A aventura da testagem - parte 1

Se é que aventura seria o termo apropriado. Fazer o teste de covid na rede pública de saúde do Distrito Federal está mais para uma grande batalha de resistência. Horas esperando em pé, em uma fila, debaixo de sol, com vários possíveis infectados ao redor. Você sai mais doente do local do que quando chegou.

Por horas esperei a bendita testagem, ou como disse uma piauense gaiata companheira de fila: "esperando o chá de revelação da covid". Ela proporcionou alguns momentos de diversão em meio aquele caos e provação intermináveis. Com o calor e o sol quase que provocando alucinação em mentes febris, seja pela covid ou pela influenza, ela mantinha "otimismo" e bom humor. "Um solzão desses... Podia tá todo mundo na piscina, fazendo um churrasco e bebendo uma cerveja. Mas não. 'Tamo' aqui tomando o chá de revelação", reclamava, ao mesmo tempo rindo do absurdo que era tudo aquilo.
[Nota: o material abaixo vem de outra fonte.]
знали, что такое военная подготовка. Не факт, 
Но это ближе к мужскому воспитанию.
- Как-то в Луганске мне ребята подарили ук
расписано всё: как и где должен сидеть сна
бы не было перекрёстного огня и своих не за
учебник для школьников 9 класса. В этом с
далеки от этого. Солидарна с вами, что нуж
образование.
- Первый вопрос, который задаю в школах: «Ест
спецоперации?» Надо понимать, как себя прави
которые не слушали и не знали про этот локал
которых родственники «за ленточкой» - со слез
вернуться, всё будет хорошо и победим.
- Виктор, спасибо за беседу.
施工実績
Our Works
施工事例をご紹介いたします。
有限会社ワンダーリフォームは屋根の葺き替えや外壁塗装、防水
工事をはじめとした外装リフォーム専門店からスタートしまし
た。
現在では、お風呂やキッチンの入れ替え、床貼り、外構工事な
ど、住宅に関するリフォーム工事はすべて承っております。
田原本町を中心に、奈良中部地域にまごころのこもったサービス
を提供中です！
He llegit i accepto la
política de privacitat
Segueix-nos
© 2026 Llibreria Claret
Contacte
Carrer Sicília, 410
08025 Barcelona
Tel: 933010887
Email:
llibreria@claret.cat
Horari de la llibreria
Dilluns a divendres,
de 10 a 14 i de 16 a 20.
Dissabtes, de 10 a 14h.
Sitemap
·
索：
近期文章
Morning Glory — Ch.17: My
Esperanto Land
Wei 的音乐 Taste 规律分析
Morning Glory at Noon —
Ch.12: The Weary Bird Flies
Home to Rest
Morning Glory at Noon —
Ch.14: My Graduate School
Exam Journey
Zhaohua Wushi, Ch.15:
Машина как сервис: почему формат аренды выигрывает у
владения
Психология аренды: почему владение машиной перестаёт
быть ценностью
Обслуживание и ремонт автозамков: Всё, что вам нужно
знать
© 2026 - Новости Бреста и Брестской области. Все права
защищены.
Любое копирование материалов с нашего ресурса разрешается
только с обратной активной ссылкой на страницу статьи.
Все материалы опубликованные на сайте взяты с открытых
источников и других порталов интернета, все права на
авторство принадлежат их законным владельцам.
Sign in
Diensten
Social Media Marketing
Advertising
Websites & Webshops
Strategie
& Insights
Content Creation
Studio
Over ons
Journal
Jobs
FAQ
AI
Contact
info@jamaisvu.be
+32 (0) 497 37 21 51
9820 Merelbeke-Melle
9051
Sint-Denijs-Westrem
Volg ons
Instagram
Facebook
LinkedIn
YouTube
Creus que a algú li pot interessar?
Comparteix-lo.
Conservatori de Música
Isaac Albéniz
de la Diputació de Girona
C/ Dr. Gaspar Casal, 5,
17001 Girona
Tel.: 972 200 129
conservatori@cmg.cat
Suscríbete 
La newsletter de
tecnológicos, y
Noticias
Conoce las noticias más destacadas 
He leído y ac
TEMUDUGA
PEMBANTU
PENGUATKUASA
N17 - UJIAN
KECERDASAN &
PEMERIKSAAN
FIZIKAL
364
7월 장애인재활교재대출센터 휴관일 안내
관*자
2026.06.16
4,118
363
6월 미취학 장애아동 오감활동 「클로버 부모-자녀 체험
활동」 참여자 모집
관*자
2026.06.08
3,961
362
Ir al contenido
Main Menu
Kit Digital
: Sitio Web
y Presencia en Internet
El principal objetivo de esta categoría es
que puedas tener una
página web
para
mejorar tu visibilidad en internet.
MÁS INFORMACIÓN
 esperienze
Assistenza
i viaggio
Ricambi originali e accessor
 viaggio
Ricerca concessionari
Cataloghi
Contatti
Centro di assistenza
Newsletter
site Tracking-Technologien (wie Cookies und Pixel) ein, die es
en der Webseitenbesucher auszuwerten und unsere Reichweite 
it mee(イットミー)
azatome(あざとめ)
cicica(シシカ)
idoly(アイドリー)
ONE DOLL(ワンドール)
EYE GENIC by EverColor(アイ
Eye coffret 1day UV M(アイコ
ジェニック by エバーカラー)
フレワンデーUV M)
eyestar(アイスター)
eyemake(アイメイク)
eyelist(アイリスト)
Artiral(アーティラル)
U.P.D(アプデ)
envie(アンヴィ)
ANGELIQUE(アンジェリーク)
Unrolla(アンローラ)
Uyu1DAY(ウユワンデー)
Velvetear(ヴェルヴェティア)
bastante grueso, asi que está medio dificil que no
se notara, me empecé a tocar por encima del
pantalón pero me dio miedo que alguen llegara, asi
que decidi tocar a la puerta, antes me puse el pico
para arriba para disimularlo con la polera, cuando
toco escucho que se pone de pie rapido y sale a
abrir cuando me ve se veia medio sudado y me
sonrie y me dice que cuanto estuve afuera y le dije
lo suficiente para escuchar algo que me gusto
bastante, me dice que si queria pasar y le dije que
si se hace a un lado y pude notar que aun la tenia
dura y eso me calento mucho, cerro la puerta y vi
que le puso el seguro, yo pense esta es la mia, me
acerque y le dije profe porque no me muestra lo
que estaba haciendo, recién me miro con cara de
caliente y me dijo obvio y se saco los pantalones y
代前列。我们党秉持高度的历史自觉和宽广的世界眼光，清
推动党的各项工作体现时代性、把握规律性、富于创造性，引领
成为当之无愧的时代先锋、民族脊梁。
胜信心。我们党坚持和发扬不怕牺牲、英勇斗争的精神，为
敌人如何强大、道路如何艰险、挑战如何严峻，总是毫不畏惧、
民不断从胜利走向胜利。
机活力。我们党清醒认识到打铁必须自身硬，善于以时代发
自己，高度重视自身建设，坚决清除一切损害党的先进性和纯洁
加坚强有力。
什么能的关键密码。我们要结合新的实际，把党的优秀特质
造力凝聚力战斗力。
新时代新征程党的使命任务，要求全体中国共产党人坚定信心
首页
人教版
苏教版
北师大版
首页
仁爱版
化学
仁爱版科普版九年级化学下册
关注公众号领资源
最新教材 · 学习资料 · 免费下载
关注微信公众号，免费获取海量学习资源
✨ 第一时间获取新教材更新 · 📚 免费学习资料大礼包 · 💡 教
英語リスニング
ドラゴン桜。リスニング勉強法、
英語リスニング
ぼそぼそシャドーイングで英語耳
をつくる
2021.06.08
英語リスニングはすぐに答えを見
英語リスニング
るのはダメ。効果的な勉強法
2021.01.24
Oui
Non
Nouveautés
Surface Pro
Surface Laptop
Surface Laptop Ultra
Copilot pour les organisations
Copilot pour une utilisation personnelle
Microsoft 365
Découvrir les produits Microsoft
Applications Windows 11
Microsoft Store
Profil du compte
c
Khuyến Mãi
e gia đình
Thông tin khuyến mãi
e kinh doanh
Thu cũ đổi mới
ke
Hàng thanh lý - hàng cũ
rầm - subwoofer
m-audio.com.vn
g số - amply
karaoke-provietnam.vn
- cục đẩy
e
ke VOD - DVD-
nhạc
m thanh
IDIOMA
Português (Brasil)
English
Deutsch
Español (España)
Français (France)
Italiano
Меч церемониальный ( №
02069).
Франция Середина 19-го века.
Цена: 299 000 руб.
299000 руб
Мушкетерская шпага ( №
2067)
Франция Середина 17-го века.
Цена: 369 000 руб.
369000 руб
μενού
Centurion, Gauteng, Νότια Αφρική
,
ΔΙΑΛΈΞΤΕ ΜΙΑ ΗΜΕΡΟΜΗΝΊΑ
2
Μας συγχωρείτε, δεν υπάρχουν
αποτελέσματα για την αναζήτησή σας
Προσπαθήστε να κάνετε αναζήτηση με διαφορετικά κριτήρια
Cheguei na UBS 6, em Taguatinga, às 7h28. Perto das 8h, começaram a entregar senhas. Na quarta-feira, um dia antes, estive por lá na hora do almoço e fiquei sabendo que distribuíam apenas 50 fichas por turno (manhã e tarde). Como não consegui uma, pensei: "amanhã eu madrugo, chego na hora que abrirem a UBS e serei o primeiro da fila". Mais uma "adsagem", como eu chamo meus erros e ingenuidades.

Sim, fui o primeiro da fila, mas do turno da tarde, mesmo chegando antes das 7h30. Distribuíram as cinquenta fichas da manhã, e eu era o 51°. Um funcionário da unidade saúde deu esperanças e falou que, possivelmente, atenderiam algumas pessoas sem ficha ainda pela manhã. Além de mim, havia outras sete pessoas na "xepa da testagem", número que só foi crescendo nas primeiras horas do dia.

O tempo passava e a fila não andava. Quem estava com a ficha, podia sair e voltar depois, independentemente de fila. Já os da xepa ficavam lá, esperançosos e atentos ao primeiro sinal de alguém tentar furar a fila, mesmo que isso significasse apenas uma pessoa perdida pedindo informação.

Após duas horas em pé, finalmente consegui chegar até as primeiras cadeiras e sentar. Antes, fui fazendo colegas momentâneos de fila e ouvindo histórias alheias. Fulana que pegou covid depois de abraçar uma amiga, Sicrano que almoçou com um colega da firma que estava com covid e que não tinha avisado antes a ninguém. Mariazinha que encontrou Creidinha, que tava grávida do terceiro filho...

Quando chamaram o número 47, por volta das 10h30, rolou aquela esperança na zona da xepa. Em teoria, eles atenderiam até 12h. Logo, a turma que ficasse para a tarde poderia ser antecipada; ao menos os primeiros não teriam de esperar os médicos voltarem do almoço, às 14h.

Um rapaz que acompanhava a esposa e o bebê também tinha um ar debochado, assim como a piauiense. Ficava puxando papo com a fila e soltando frases do tipo "êhh, vai demorar, heim?", "Essa fila parece que não anda, né?", e falava sempre dando risada, com uma voz meia bobona. Grande figura.

A situação da esposa, com o bebê no colo, comovia alguns da fila, menos o médico, que após atender o paciente 50 decidiu por encerrar as atividades do turno. O rapaz foi até ao médico explicar que havia chegado cedo e que estava com uma criança, na esperança de ser atendido ainda pela manhã, mas ouviu do jovem doutor que "se fosse abrir uma exceção para eles, teria de abrir para todo mundo".